Mini-Interview with Cathy Ulrich

Flash Fiction Writer Interview

Why do you write flash? What makes it different for you?

I love the immediacy of flash, the tightness of it. How you can say so much with so little. In college, I had a writing teacher who thought I’d be a natural at flash, but I was a poet (I thought) and didn’t believe him. Looking back, all the poetry I was writing was actually just flash with line breaks.

What’s your writerly lifejacket: character or plot?

I’m terrible with plot. Just terrible. I’ve always been better at hinting about plot and letting the characters carry the story.

I hope I’m crafting characters who seem real. I believe in them, at least. Like, I think somewhere there has got to be a girl who would marry a bird because he was the one she’d been waiting for or a girl who keeps attracting boys who see ghosts. They’re out there, really. Or they should be.

So: character!

Writing style: Quick and messy or slow and precise?

It’s actually quick and precise. My biggest weakness as a writer is that if the words aren’t pretty damn close to their final form when I first write them, there’s really no way they can be saved. A lot of my work goes into the shredder or, if I’m feeling really dramatic, into the fire pit.

But sometimes I’m lucky and the words are there and, with a few edits, I’ve got something.

What element or part of your “real life” do you think most influences your writing?

I’m always watching people, always listening. At work, I overheard a woman telling my boss about coming up on the car wreck that killed her mother. And I’m listening to her and I’m thinking this would be great in a story, and just hating myself for it. But, of course,  I don’t stop listening. I hope I don’t write that story. I still remember how the woman’s hands shook as she described the wreck to my boss, the look on her face.

If you could recommend one flash story or writer, who/what would it be?

I could never choose just one.

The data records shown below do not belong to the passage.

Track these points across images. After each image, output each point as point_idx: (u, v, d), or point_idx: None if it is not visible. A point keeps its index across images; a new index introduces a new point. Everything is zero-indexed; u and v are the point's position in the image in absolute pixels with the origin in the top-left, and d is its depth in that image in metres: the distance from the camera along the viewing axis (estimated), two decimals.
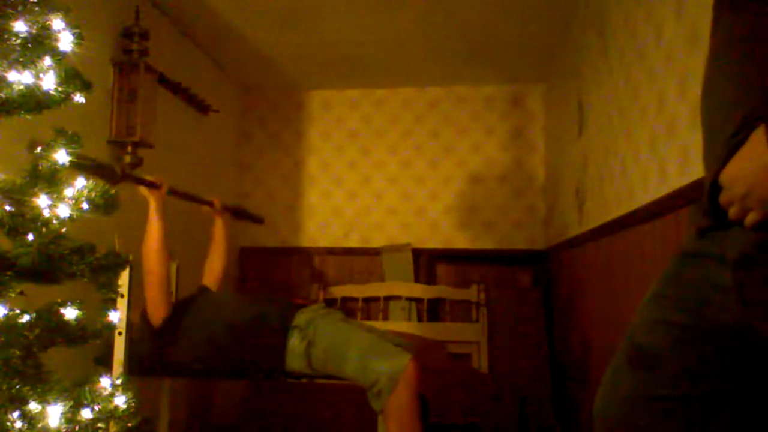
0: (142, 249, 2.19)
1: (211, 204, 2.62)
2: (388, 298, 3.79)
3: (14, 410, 1.07)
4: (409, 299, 3.74)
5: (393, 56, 3.53)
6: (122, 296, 1.94)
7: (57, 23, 1.17)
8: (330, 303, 3.78)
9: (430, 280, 3.87)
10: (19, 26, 1.12)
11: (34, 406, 1.10)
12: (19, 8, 1.11)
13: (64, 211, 1.18)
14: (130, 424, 1.30)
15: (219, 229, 2.66)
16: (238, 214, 2.86)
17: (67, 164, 1.21)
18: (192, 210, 3.34)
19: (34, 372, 1.12)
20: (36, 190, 1.16)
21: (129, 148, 2.56)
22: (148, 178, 2.19)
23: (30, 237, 1.15)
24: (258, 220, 3.03)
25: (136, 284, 2.08)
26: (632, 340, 0.89)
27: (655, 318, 0.87)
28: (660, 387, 0.81)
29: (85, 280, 1.23)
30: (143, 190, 2.20)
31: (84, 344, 1.26)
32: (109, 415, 1.24)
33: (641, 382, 0.84)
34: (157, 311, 2.16)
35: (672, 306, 0.85)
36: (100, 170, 1.63)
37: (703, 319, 0.79)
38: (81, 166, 1.34)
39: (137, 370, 2.10)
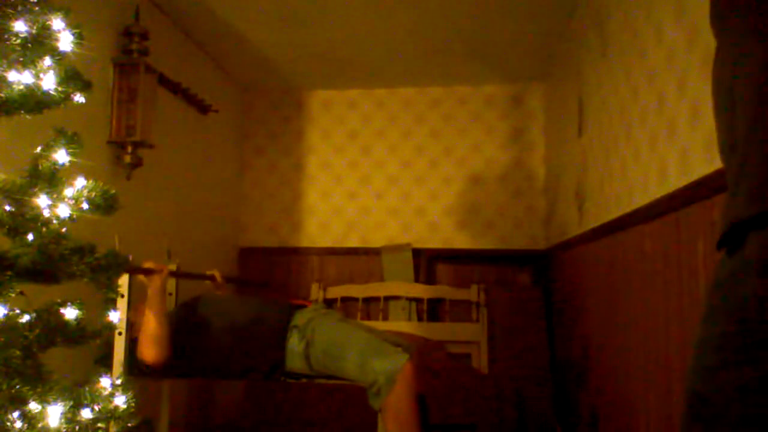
0: (140, 334, 2.08)
1: (212, 278, 2.59)
2: (388, 298, 3.78)
3: (14, 410, 1.07)
4: (409, 299, 3.74)
5: (393, 56, 3.53)
6: (122, 296, 1.94)
7: (57, 23, 1.18)
8: (330, 303, 3.78)
9: (430, 280, 3.87)
10: (19, 26, 1.12)
11: (34, 406, 1.10)
12: (19, 8, 1.11)
13: (64, 211, 1.18)
14: (130, 424, 1.30)
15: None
16: (241, 283, 2.83)
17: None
18: (193, 209, 3.35)
19: (34, 372, 1.13)
20: (36, 190, 1.16)
21: (129, 148, 2.56)
22: (147, 265, 2.09)
23: (30, 237, 1.15)
24: (262, 285, 3.00)
25: (136, 284, 2.08)
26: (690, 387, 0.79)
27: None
28: None
29: (85, 280, 1.23)
30: (141, 277, 2.08)
31: (84, 344, 1.26)
32: (109, 415, 1.24)
33: None
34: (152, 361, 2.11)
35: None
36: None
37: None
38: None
39: (137, 370, 2.10)
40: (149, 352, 2.07)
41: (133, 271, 2.00)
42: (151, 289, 2.08)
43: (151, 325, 2.06)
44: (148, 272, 2.07)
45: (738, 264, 0.72)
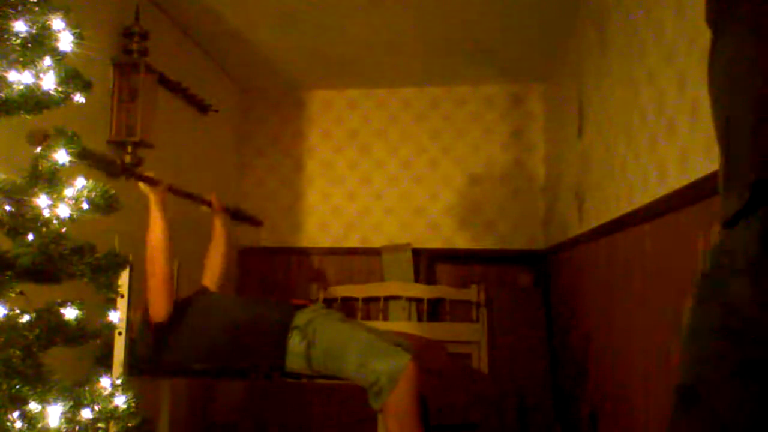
0: (146, 246, 2.19)
1: (209, 203, 2.61)
2: (388, 298, 3.78)
3: (14, 410, 1.07)
4: (409, 299, 3.74)
5: (393, 56, 3.53)
6: (122, 296, 1.94)
7: (57, 23, 1.17)
8: (330, 303, 3.77)
9: (430, 280, 3.87)
10: (19, 26, 1.12)
11: (34, 406, 1.10)
12: (19, 8, 1.11)
13: (64, 211, 1.18)
14: (130, 424, 1.30)
15: (218, 228, 2.65)
16: (236, 215, 2.86)
17: (72, 158, 1.21)
18: (192, 209, 3.34)
19: (34, 372, 1.12)
20: (36, 190, 1.16)
21: (129, 148, 2.56)
22: (148, 174, 2.20)
23: (30, 237, 1.15)
24: (256, 222, 3.03)
25: (136, 284, 2.08)
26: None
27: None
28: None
29: (85, 280, 1.23)
30: (143, 186, 2.20)
31: (84, 344, 1.26)
32: (109, 415, 1.24)
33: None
34: (161, 309, 2.15)
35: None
36: (103, 162, 1.61)
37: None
38: (84, 155, 1.33)
39: (137, 370, 2.10)
40: (158, 308, 2.14)
41: (136, 177, 2.13)
42: (153, 197, 2.21)
43: (157, 231, 2.19)
44: (150, 181, 2.18)
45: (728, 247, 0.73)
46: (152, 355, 2.15)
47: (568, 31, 3.07)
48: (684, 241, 1.54)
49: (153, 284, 2.15)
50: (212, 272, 2.59)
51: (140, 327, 2.16)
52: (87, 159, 1.39)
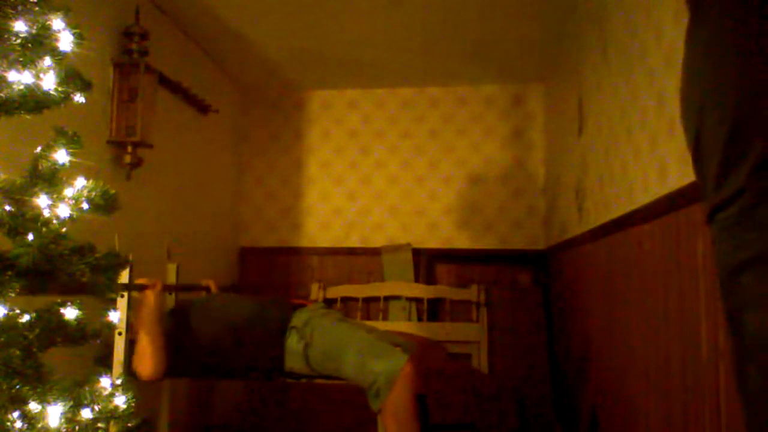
0: (133, 360, 2.01)
1: (207, 289, 2.60)
2: (388, 298, 3.78)
3: (14, 410, 1.07)
4: (409, 299, 3.74)
5: (393, 56, 3.53)
6: (122, 296, 1.94)
7: (57, 23, 1.17)
8: (330, 303, 3.78)
9: (430, 280, 3.87)
10: (19, 26, 1.12)
11: (34, 406, 1.10)
12: (19, 8, 1.11)
13: (64, 211, 1.18)
14: (130, 424, 1.29)
15: None
16: (237, 290, 2.84)
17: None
18: (193, 209, 3.35)
19: (34, 372, 1.12)
20: (36, 190, 1.16)
21: (129, 148, 2.56)
22: (140, 281, 2.03)
23: (30, 237, 1.15)
24: (257, 291, 3.03)
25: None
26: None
27: None
28: None
29: (85, 280, 1.23)
30: (135, 294, 2.01)
31: (84, 344, 1.26)
32: (109, 415, 1.24)
33: None
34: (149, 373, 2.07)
35: None
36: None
37: None
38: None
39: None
40: (143, 369, 2.03)
41: (126, 288, 1.92)
42: (144, 307, 2.03)
43: (143, 343, 2.02)
44: (141, 288, 2.03)
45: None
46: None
47: (568, 31, 3.06)
48: (684, 241, 1.54)
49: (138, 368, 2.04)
50: None
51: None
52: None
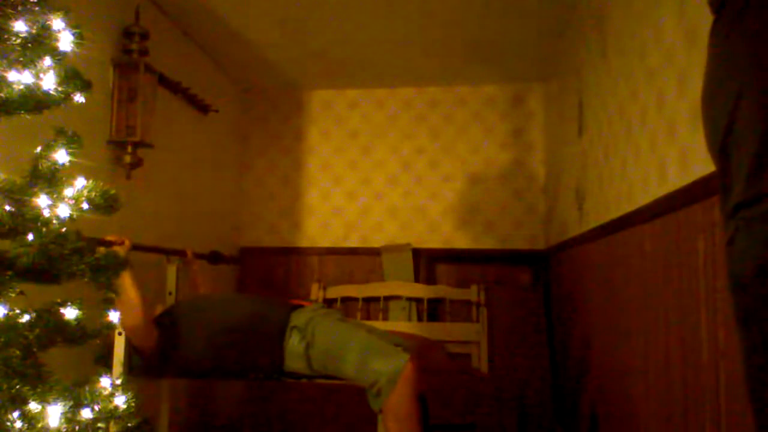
0: (121, 323, 1.99)
1: (183, 254, 2.59)
2: (388, 298, 3.78)
3: (14, 410, 1.07)
4: (409, 299, 3.74)
5: (393, 56, 3.53)
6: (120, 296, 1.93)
7: (57, 23, 1.17)
8: (330, 303, 3.78)
9: (430, 280, 3.87)
10: (19, 26, 1.12)
11: (34, 406, 1.10)
12: (19, 8, 1.11)
13: (64, 211, 1.18)
14: (130, 424, 1.29)
15: (194, 277, 2.64)
16: (213, 259, 2.86)
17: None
18: (193, 209, 3.35)
19: (34, 372, 1.12)
20: (36, 190, 1.16)
21: (129, 148, 2.56)
22: (109, 237, 2.02)
23: (30, 237, 1.15)
24: (234, 261, 3.04)
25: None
26: None
27: None
28: None
29: (85, 280, 1.23)
30: (102, 250, 2.04)
31: (84, 344, 1.26)
32: (109, 415, 1.23)
33: None
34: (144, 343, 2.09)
35: None
36: None
37: None
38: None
39: (136, 369, 2.10)
40: (130, 319, 2.01)
41: (95, 243, 1.86)
42: None
43: (124, 297, 1.97)
44: (109, 245, 2.00)
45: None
46: (153, 356, 2.15)
47: (569, 31, 3.07)
48: (684, 241, 1.54)
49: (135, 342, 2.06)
50: None
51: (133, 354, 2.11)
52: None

There are so many fabulous writers out there. I love Lori Sambol Brody, Nicholas Cook, Rebecca Harrison, Meghan Phillips. Those are some of my favorites. They’re all such different writers with such unique styles, and they’re all just so amazing.

But I can’t name all the writers I adore. It would be such a long list. I’m so grateful there is so much wonderful flash for me to read.

What story of yours do you wish got more recognition?

My hardest story to write was a micro piece in Citron Review, “The Size of Your Love.” It’s about a woman leaving her dead baby at a funeral home with the office manager. There’s this moment where she kisses this little fist-sized baby over and over again. I wrote that one in second person because I just couldn’t face it in first.

So that was a really tough piece for me to write — hopefully there’s some beauty in it. I’d be really grateful if people liked it.

BIO:

Cathy Ulrich is a writer from Montana. She is a fiction editor for Atlas and Alice, and an editorial reader for Spry. Her work has been published in various journals, including Wigleaf, Jellyfish Review and Monkeybicycle. She has been nominated for several Pushcart Prizes, was a finalist for Best Small Fictions 2017, and was named to Wigleaf’s Very Best Short Fictions 2017.